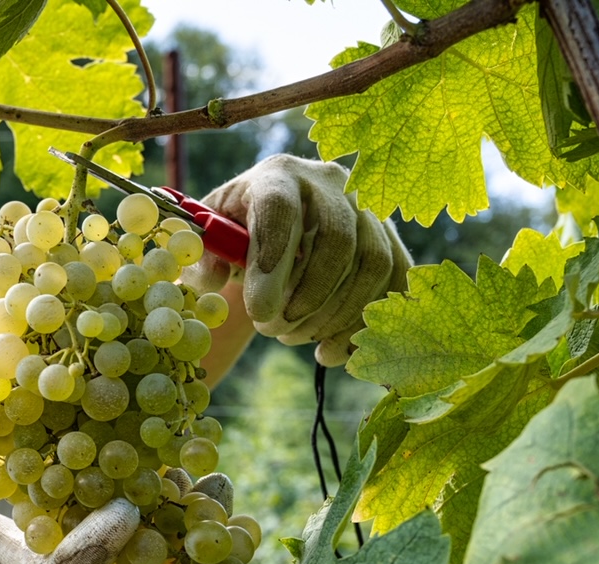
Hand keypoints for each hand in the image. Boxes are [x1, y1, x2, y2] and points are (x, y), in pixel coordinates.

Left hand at [184, 154, 411, 366]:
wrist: (275, 230)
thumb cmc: (237, 235)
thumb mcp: (212, 242)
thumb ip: (204, 259)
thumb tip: (211, 279)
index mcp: (278, 177)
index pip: (281, 209)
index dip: (273, 260)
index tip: (259, 311)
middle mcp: (330, 183)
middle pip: (337, 239)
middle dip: (307, 297)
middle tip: (272, 329)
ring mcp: (367, 211)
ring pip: (372, 263)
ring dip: (333, 314)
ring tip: (292, 337)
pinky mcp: (390, 240)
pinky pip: (394, 283)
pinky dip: (363, 324)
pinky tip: (329, 353)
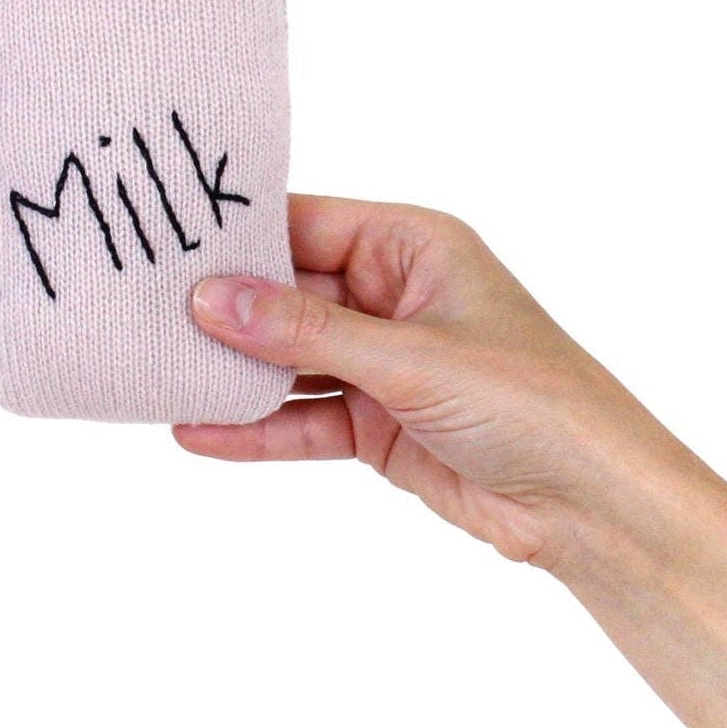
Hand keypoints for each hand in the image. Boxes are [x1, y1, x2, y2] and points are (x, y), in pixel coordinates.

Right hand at [173, 193, 713, 579]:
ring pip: (290, 362)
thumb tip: (213, 298)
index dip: (236, 239)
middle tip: (137, 316)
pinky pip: (306, 420)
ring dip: (233, 375)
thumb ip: (308, 333)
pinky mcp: (381, 425)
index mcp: (414, 247)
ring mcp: (386, 364)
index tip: (160, 247)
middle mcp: (395, 297)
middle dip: (222, 313)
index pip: (305, 225)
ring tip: (152, 376)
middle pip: (287, 296)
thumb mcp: (412, 358)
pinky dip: (259, 430)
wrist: (589, 502)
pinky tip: (200, 433)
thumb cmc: (533, 401)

## Activity
Wherever the string "hand" shows up in a line of the records, count that line once. Report the total alone.

## Your response
4